What you will do -
Restate all entries exactly. Skip the images.

Top of Data for processing

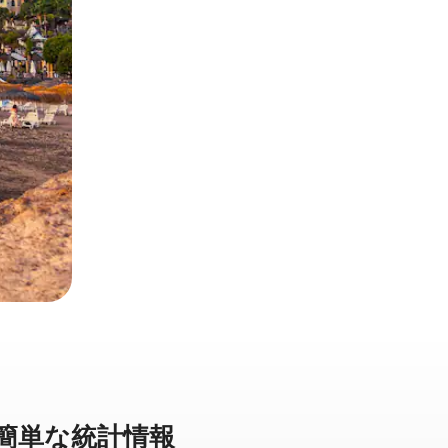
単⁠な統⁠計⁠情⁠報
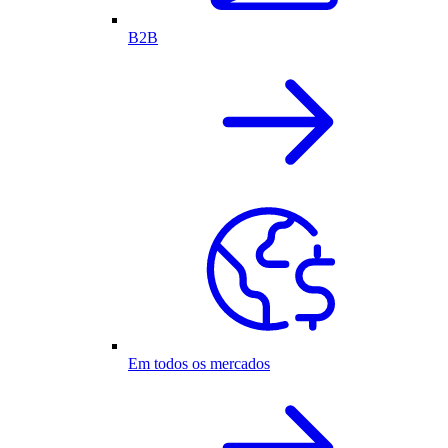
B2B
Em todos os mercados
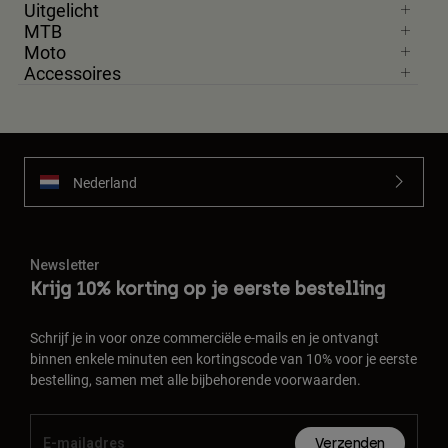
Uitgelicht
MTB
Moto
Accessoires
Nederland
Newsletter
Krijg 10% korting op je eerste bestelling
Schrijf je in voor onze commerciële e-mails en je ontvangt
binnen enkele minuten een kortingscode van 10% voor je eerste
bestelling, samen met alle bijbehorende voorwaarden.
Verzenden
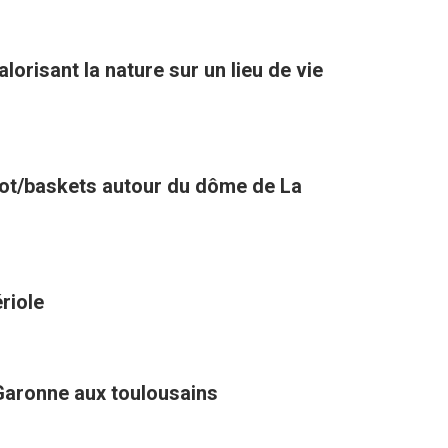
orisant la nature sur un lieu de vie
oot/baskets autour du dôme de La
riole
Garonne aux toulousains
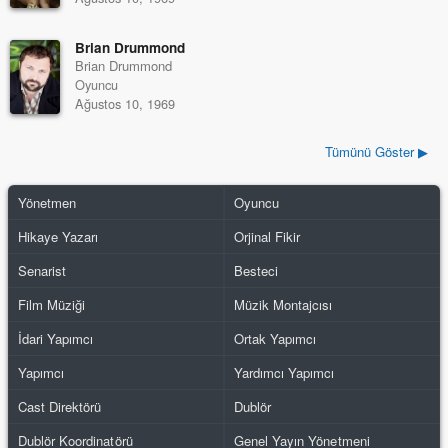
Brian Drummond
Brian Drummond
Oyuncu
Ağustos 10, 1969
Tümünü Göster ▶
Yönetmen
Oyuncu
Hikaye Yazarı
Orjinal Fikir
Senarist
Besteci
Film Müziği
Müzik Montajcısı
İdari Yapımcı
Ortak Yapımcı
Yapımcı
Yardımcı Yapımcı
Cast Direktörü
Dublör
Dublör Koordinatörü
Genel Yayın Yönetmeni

Bottom of Data for processing

Response to this exercise -
単⁠な統⁠計⁠情⁠報
B2B
Em todos os mercados
Uitgelicht
MTB
Moto
Accessoires
Nederland
Newsletter
Krijg 10% korting op je eerste bestelling
Schrijf je in voor onze commerciële e-mails en je ontvangt
binnen enkele minuten een kortingscode van 10% voor je eerste
bestelling, samen met alle bijbehorende voorwaarden.
Verzenden
orisant la nature sur un lieu de vie
oot/baskets autour du dôme de La
riole
Garonne aux toulousains
Brian Drummond
Brian Drummond
Oyuncu
Ağustos 10, 1969
Tümünü Göster ▶
Yönetmen
Oyuncu
Hikaye Yazarı
Orjinal Fikir
Senarist
Besteci
Film Müziği
Müzik Montajcısı
İdari Yapımcı
Ortak Yapımcı
Yapımcı
Yardımcı Yapımcı
Cast Direktörü
Dublör
Dublör Koordinatörü
Genel Yayın Yönetmeni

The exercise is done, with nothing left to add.